── Task inputs ──

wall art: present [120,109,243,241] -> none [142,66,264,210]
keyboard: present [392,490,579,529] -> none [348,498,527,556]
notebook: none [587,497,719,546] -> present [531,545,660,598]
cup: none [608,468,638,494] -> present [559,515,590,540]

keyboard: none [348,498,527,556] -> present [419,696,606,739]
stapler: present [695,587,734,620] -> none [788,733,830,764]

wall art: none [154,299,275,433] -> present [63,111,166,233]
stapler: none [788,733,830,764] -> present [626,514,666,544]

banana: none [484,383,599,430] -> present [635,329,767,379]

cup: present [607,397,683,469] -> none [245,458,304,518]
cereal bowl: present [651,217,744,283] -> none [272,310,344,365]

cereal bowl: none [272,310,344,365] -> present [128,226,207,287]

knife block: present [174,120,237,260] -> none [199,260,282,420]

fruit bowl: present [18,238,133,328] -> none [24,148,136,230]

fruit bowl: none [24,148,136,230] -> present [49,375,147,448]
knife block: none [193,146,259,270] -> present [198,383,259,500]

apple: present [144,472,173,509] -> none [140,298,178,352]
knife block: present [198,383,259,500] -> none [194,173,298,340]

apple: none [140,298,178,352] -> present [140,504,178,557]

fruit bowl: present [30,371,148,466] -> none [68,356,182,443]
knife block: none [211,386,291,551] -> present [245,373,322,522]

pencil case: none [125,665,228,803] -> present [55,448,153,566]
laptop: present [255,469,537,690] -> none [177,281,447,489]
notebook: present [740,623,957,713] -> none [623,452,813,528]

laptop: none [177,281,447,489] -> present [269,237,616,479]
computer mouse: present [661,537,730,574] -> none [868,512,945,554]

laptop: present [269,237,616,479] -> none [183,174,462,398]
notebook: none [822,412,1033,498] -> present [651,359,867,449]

───

**Task brief**. Starting with the first entry and ending with the last, give all of them again unchanged.

**Solution below**.
wall art: present [120,109,243,241] -> none [142,66,264,210]
keyboard: present [392,490,579,529] -> none [348,498,527,556]
notebook: none [587,497,719,546] -> present [531,545,660,598]
cup: none [608,468,638,494] -> present [559,515,590,540]

keyboard: none [348,498,527,556] -> present [419,696,606,739]
stapler: present [695,587,734,620] -> none [788,733,830,764]

wall art: none [154,299,275,433] -> present [63,111,166,233]
stapler: none [788,733,830,764] -> present [626,514,666,544]

banana: none [484,383,599,430] -> present [635,329,767,379]

cup: present [607,397,683,469] -> none [245,458,304,518]
cereal bowl: present [651,217,744,283] -> none [272,310,344,365]

cereal bowl: none [272,310,344,365] -> present [128,226,207,287]

knife block: present [174,120,237,260] -> none [199,260,282,420]

fruit bowl: present [18,238,133,328] -> none [24,148,136,230]

fruit bowl: none [24,148,136,230] -> present [49,375,147,448]
knife block: none [193,146,259,270] -> present [198,383,259,500]

apple: present [144,472,173,509] -> none [140,298,178,352]
knife block: present [198,383,259,500] -> none [194,173,298,340]

apple: none [140,298,178,352] -> present [140,504,178,557]

fruit bowl: present [30,371,148,466] -> none [68,356,182,443]
knife block: none [211,386,291,551] -> present [245,373,322,522]

pencil case: none [125,665,228,803] -> present [55,448,153,566]
laptop: present [255,469,537,690] -> none [177,281,447,489]
notebook: present [740,623,957,713] -> none [623,452,813,528]

laptop: none [177,281,447,489] -> present [269,237,616,479]
computer mouse: present [661,537,730,574] -> none [868,512,945,554]

laptop: present [269,237,616,479] -> none [183,174,462,398]
notebook: none [822,412,1033,498] -> present [651,359,867,449]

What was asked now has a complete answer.